** Data listing **
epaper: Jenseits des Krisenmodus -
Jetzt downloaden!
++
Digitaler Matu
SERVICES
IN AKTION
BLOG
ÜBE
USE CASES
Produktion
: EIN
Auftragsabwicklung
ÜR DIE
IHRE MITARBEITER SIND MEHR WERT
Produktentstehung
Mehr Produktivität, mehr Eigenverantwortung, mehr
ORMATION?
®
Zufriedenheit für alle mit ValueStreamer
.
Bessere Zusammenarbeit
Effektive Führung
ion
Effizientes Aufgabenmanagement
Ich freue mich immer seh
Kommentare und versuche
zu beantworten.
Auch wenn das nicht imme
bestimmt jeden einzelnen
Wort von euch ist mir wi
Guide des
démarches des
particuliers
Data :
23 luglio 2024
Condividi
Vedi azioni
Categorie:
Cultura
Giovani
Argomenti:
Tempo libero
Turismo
==
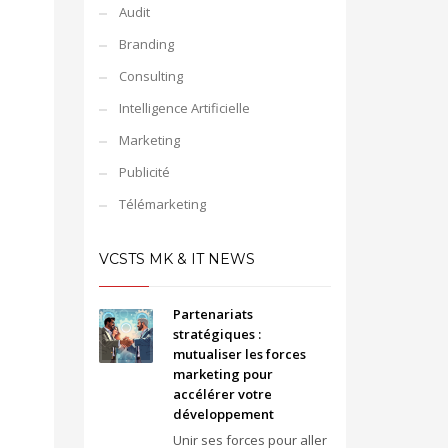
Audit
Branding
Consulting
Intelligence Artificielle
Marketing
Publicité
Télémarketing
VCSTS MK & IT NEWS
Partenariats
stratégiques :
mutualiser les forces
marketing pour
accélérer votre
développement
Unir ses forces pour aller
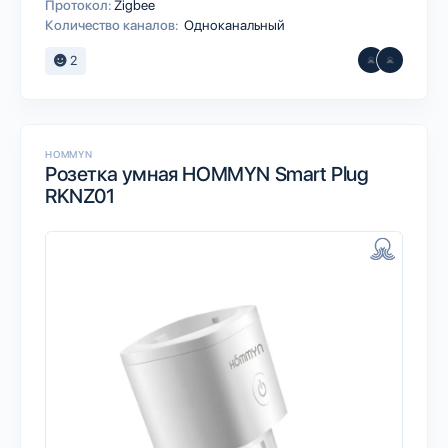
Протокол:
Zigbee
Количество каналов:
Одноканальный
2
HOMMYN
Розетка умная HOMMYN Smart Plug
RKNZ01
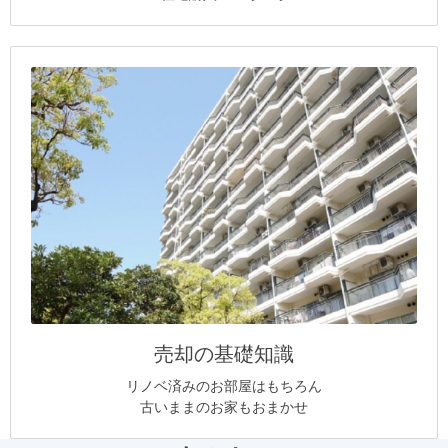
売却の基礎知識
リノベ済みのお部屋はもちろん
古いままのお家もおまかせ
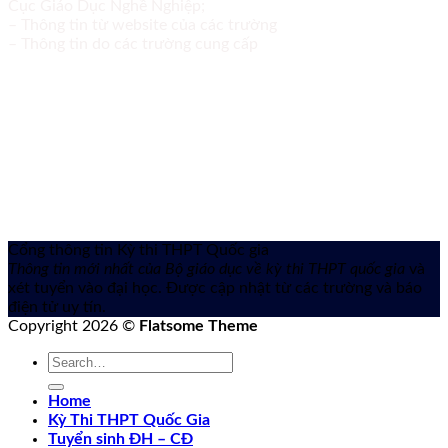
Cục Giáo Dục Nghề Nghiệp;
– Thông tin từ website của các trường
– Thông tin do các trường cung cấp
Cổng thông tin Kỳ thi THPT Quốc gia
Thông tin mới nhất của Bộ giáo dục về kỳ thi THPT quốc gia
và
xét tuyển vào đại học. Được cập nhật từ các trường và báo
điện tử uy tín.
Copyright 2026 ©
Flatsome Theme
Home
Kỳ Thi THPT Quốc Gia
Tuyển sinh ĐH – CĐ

** Exercise **
Find every line above that contains the word "pour", and return each one.

** Solution to the problem **
marketing pour
Unir ses forces pour aller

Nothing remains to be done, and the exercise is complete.